> _ASSIGNED TASK_: Only the lines that hold "elbow" should be in the answer, each copied from the data below.

### EXTRACTED DATA

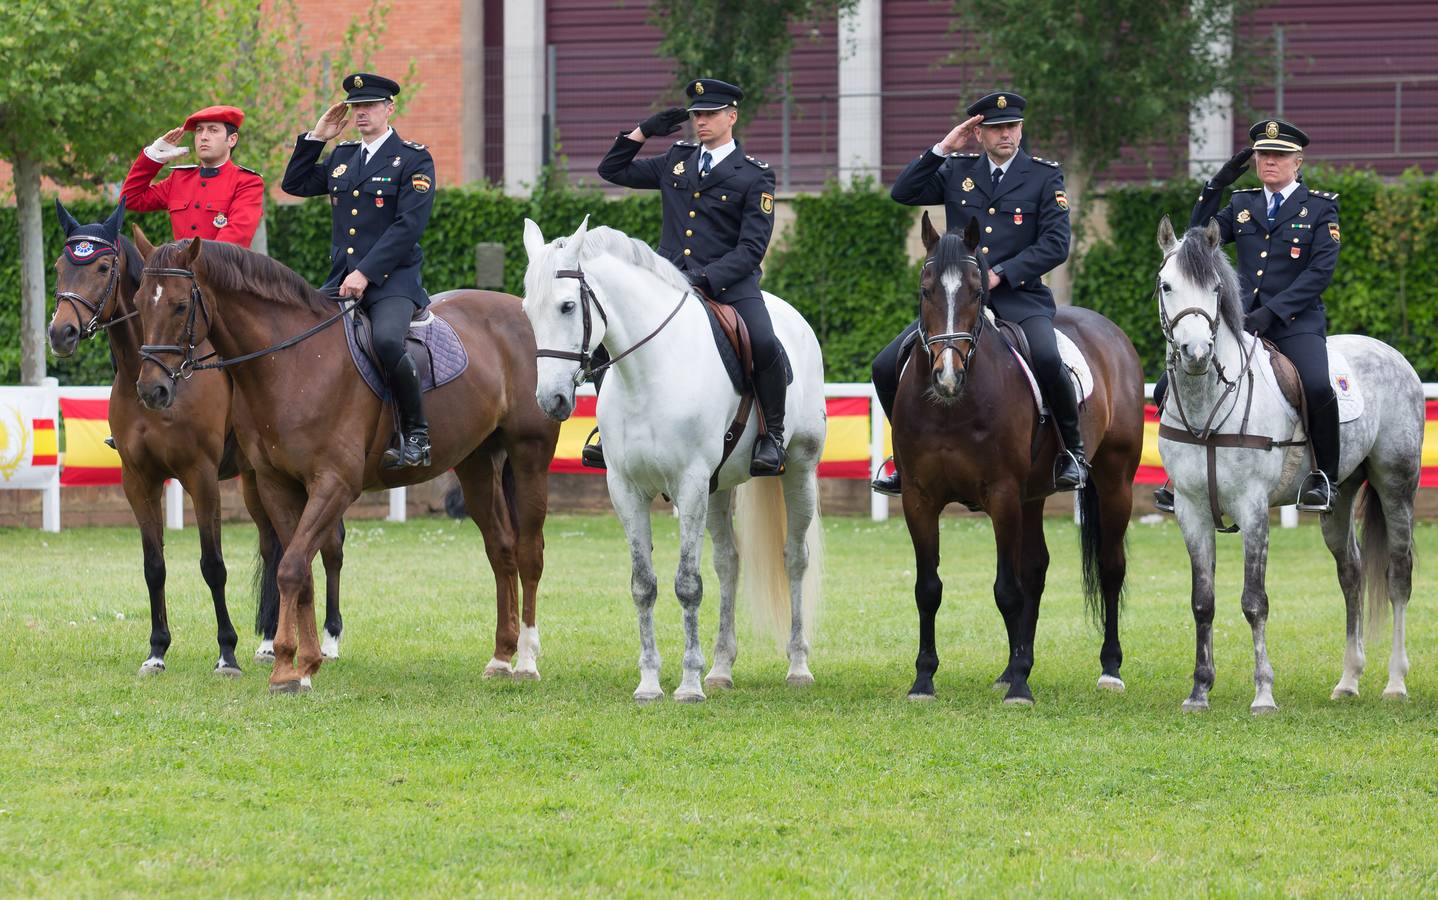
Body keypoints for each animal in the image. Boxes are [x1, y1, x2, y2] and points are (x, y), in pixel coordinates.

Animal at [47, 199, 345, 669]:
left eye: (101, 266)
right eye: (60, 267)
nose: (61, 333)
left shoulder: (200, 476)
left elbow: (213, 565)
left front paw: (226, 651)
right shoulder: (139, 480)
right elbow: (154, 566)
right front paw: (156, 650)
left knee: (330, 544)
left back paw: (330, 638)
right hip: (257, 480)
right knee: (273, 545)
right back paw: (268, 641)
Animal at [130, 232, 555, 692]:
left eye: (179, 305)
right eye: (138, 300)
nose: (151, 390)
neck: (293, 364)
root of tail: (518, 310)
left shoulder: (334, 484)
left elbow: (291, 567)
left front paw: (287, 666)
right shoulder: (276, 484)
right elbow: (300, 572)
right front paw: (303, 663)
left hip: (530, 455)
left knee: (529, 553)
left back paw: (527, 661)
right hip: (477, 462)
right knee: (501, 549)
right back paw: (501, 657)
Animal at [523, 217, 828, 701]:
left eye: (568, 306)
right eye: (528, 311)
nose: (550, 400)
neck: (649, 373)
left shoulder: (689, 484)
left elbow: (687, 584)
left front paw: (688, 683)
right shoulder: (626, 490)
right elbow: (643, 585)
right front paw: (650, 682)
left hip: (798, 470)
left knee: (795, 558)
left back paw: (797, 666)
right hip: (719, 488)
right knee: (728, 562)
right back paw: (721, 668)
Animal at [891, 214, 1138, 704]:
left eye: (976, 291)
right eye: (925, 290)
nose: (947, 376)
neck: (952, 406)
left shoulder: (1002, 495)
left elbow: (1007, 590)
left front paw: (1021, 688)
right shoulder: (918, 498)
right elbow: (928, 588)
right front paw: (924, 679)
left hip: (1115, 481)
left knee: (1110, 567)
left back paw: (1109, 669)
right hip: (1033, 495)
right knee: (1036, 569)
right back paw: (1013, 665)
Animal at [1150, 214, 1420, 710]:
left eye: (1215, 288)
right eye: (1167, 285)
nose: (1196, 354)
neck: (1207, 403)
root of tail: (1388, 352)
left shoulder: (1254, 510)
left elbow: (1254, 601)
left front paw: (1263, 693)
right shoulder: (1191, 512)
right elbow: (1203, 601)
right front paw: (1199, 690)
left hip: (1397, 486)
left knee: (1397, 575)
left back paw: (1395, 682)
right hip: (1339, 496)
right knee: (1351, 574)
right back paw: (1349, 680)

######

> _OUTPUT FOR THIS TASK_:
left elbow: (213, 565)
right elbow: (154, 566)
left elbow: (291, 567)
right elbow: (300, 572)
left elbow: (687, 584)
right elbow: (643, 585)
left elbow: (1007, 590)
right elbow: (928, 588)
left elbow: (1254, 601)
right elbow: (1203, 601)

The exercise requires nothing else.